* _Required work_
Filter the lines below, keeping only those that contain the word "Политика".

[Stored records]
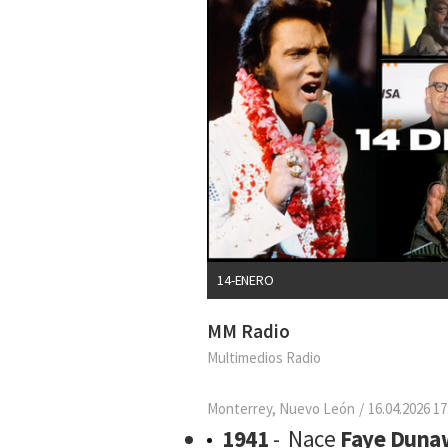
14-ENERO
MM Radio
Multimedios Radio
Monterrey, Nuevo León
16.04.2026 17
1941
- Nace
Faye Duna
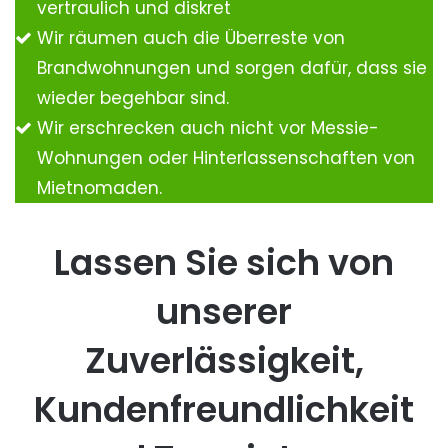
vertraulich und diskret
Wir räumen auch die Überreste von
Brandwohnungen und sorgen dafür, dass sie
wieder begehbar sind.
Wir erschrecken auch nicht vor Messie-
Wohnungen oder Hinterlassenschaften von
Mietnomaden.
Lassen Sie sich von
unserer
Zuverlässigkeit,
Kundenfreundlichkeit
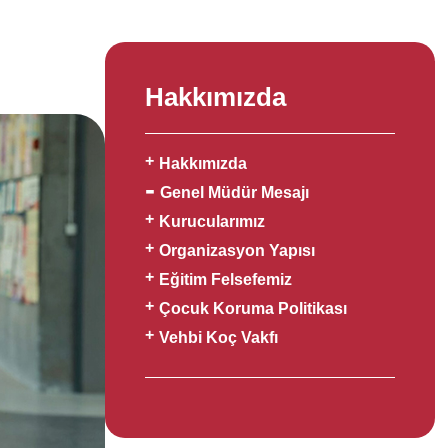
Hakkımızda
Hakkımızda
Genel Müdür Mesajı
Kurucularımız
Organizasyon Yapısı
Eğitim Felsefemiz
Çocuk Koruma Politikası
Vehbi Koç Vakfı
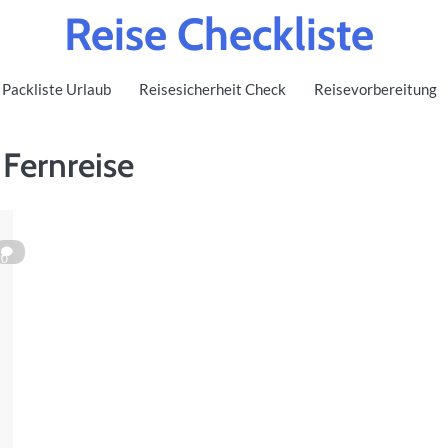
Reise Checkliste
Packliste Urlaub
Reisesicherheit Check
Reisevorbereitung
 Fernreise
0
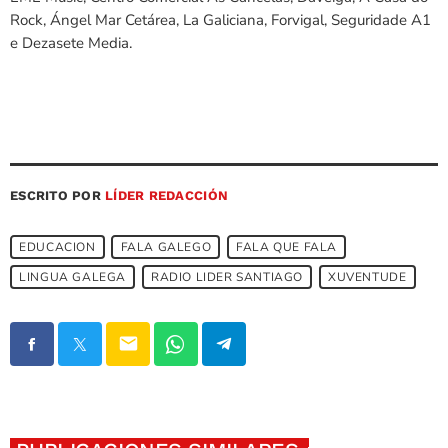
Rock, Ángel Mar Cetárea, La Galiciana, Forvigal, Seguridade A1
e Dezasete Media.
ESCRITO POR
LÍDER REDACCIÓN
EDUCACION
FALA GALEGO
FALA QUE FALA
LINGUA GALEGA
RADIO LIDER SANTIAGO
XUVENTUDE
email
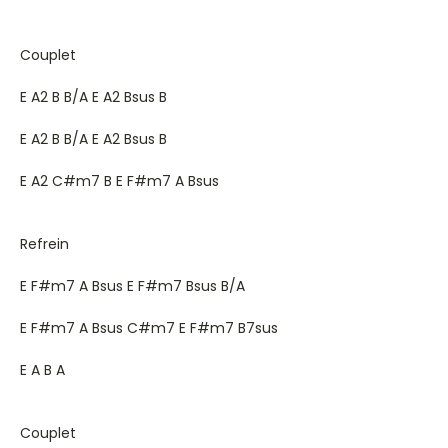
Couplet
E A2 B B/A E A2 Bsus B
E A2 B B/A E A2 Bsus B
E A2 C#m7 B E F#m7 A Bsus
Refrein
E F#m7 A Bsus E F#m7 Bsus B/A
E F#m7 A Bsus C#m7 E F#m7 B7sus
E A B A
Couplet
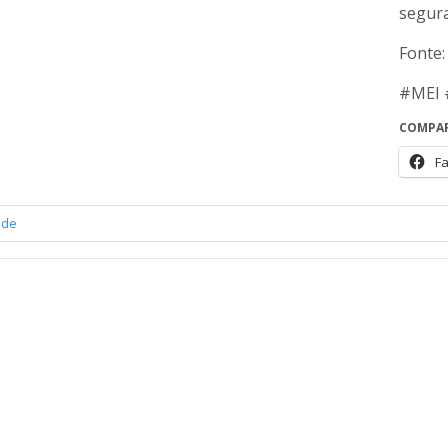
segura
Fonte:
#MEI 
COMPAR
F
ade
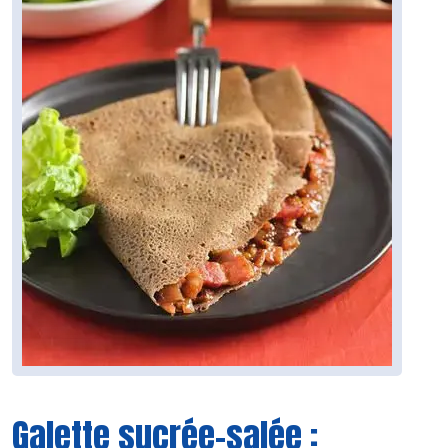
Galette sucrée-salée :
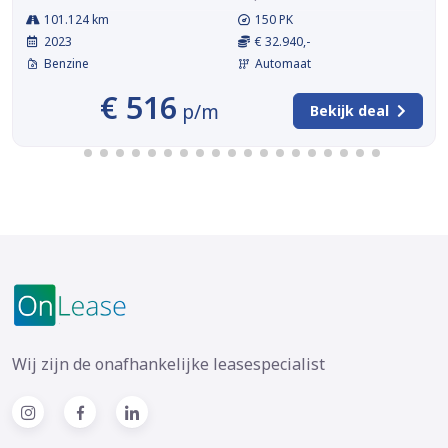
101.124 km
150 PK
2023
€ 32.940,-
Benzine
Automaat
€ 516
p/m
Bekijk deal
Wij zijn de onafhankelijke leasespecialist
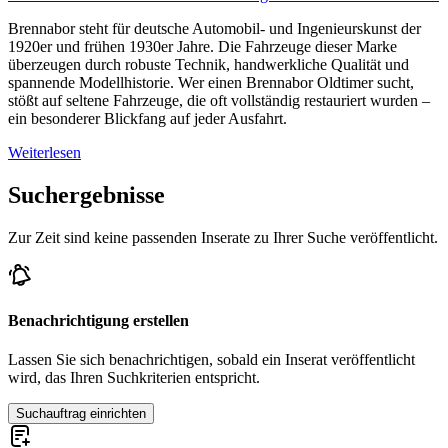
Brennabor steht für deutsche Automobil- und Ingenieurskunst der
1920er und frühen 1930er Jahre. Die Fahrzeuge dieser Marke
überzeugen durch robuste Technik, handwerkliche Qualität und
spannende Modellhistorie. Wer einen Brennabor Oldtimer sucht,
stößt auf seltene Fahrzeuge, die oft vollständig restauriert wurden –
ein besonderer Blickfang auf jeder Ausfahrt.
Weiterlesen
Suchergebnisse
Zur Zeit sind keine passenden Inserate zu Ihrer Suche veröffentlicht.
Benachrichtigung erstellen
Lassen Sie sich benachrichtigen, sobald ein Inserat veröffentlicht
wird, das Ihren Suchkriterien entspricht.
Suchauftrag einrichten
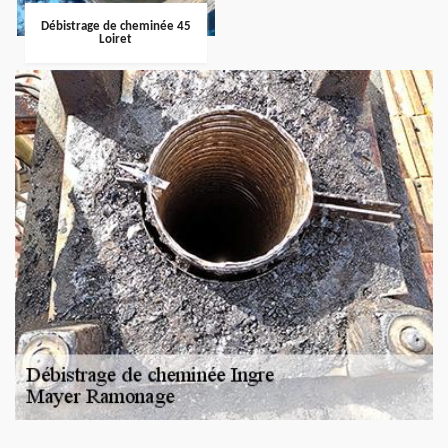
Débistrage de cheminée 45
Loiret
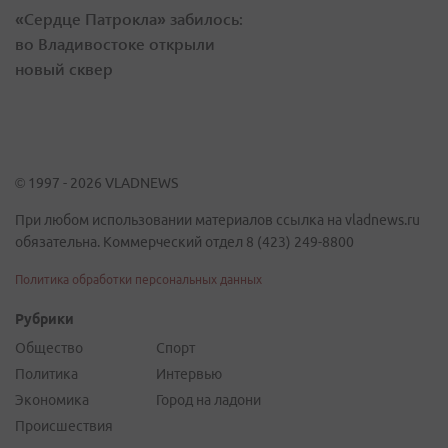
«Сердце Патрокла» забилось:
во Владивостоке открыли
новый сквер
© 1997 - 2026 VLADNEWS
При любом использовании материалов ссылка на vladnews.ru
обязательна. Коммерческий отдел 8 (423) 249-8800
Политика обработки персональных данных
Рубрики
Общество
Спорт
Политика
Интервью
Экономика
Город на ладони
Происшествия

* _Response box_
Политика обработки персональных данных
Политика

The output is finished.